Diese Vorgaben können natürlich auch genutzt werden, wenn Radfahrende auf Fahrbahnen im Mischverkehr geführt werden und die Straßenverkehrsbehörde davon überzeugt werden soll, eine Radverkehrsführung separat vom Kraftfahrzeugverkehr auf Radwegen oder gemeinsamen Fuß- und Radwegen umzusetzen.
Ein Schuss Statistik…
Die Verkehrsbelastung einer Straße kann über die Landesbaudirektion Bayern ermittelt werden, sodass darüber die vorgesehene Radverkehrsführung ermittelt werden kann. Die richtige Zählstelle kann man über die Straßenbezeichnung oder über eine interaktive Karte (im Themenbaum unter Verkehrsdaten alle Zählstellen einschalten und dann zoomen) ermitteln.
Zur Bewertung einer besonderen Gefahrenlage, die nach einem Urteil des Bundesverwaltungsgericht Voraussetzung für die Anordnung einer Benutzungspflicht ist, kann der Unfallatlas des Statistischen Bundesamtes herangezogen werden, in dem man nach Unfällen mit Radfahrenden filtern kann, um Unfallschwerpunkte zu identifizieren.

▸ Datenauszug:

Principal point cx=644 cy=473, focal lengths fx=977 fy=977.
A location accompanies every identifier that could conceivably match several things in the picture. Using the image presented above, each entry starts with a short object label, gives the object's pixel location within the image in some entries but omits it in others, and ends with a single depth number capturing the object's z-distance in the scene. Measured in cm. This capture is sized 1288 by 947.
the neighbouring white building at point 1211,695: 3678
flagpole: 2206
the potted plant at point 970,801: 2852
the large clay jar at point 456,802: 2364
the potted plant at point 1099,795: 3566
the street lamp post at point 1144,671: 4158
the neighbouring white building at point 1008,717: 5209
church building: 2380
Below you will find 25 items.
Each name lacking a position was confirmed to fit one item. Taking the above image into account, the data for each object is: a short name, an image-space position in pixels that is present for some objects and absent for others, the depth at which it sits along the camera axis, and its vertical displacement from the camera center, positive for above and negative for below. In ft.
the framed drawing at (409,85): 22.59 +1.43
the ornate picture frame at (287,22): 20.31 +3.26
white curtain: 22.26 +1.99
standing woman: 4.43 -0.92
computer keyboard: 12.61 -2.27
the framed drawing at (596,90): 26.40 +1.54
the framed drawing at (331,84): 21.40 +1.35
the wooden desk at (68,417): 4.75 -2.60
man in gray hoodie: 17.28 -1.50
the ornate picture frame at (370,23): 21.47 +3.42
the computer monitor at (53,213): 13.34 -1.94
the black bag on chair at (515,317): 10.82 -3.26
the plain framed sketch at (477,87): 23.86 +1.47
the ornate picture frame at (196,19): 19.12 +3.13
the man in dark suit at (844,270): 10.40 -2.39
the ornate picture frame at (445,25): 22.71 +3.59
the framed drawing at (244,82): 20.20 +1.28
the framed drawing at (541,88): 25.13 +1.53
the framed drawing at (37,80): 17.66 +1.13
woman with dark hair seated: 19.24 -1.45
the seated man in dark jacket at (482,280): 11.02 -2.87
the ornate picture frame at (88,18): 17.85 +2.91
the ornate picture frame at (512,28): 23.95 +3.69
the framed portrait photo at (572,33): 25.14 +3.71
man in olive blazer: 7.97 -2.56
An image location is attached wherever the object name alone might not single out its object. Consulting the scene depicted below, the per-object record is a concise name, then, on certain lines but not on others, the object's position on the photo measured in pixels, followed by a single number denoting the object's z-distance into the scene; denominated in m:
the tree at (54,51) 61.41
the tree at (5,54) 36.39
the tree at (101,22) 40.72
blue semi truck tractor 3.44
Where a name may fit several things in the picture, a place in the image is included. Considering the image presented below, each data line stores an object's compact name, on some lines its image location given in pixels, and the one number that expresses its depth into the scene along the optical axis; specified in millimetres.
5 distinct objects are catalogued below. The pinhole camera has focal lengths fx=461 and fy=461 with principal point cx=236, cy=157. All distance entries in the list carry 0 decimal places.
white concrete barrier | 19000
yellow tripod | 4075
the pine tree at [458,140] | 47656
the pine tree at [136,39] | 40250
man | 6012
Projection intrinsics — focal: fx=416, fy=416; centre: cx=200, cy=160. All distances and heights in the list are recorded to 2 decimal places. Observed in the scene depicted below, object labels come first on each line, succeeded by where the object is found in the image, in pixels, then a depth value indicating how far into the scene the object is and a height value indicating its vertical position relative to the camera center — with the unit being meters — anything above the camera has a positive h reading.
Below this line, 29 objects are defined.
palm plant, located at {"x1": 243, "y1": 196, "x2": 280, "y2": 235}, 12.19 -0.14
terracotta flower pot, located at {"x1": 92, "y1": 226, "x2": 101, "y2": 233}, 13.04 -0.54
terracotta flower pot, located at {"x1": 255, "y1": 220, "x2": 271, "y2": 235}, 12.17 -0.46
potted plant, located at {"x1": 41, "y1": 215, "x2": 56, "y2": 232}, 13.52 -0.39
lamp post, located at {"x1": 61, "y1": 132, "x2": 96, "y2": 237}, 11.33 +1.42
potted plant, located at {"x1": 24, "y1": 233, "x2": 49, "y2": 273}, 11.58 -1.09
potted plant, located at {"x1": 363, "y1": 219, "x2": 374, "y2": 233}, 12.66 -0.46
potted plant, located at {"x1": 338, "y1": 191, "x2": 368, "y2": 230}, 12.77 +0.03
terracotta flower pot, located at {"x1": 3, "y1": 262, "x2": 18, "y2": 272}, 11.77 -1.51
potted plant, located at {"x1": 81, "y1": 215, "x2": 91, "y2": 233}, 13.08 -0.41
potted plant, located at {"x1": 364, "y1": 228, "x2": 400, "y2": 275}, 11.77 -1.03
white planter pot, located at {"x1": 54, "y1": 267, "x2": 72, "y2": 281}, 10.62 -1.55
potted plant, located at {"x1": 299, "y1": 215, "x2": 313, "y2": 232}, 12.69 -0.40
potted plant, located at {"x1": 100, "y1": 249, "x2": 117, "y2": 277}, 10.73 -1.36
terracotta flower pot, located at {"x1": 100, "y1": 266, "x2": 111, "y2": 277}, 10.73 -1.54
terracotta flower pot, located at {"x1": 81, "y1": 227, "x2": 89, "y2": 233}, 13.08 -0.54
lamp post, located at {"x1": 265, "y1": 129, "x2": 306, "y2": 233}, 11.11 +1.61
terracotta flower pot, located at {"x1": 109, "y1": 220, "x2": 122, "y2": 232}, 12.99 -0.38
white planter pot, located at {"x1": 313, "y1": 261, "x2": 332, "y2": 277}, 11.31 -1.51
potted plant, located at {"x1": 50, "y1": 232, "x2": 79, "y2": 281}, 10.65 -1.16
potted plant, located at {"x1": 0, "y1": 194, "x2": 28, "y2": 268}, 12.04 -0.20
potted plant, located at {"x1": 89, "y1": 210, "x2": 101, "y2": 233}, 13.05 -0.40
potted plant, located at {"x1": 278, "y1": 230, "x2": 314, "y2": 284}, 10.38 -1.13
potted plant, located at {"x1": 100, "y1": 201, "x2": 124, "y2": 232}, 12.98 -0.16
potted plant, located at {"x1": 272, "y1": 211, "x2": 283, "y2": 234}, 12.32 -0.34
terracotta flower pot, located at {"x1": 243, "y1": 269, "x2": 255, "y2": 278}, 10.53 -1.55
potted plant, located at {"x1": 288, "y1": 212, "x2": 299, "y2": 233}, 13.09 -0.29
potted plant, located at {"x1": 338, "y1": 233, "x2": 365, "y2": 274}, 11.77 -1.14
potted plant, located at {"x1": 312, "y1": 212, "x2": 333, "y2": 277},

▸ Aufgabenstellung:
Geben Sie aus dem Textabschnitt zur Radverkehrsführung die Passage von „Diese Vorgaben können“ bis einschließlich „und Radwegen umzusetzen.“ wortgetreu wieder.

▸ Schriftliche Lösung:
Diese Vorgaben können natürlich auch genutzt werden, wenn Radfahrende auf Fahrbahnen im Mischverkehr geführt werden und die Straßenverkehrsbehörde davon überzeugt werden soll, eine Radverkehrsführung separat vom Kraftfahrzeugverkehr auf Radwegen oder gemeinsamen Fuß- und Radwegen umzusetzen.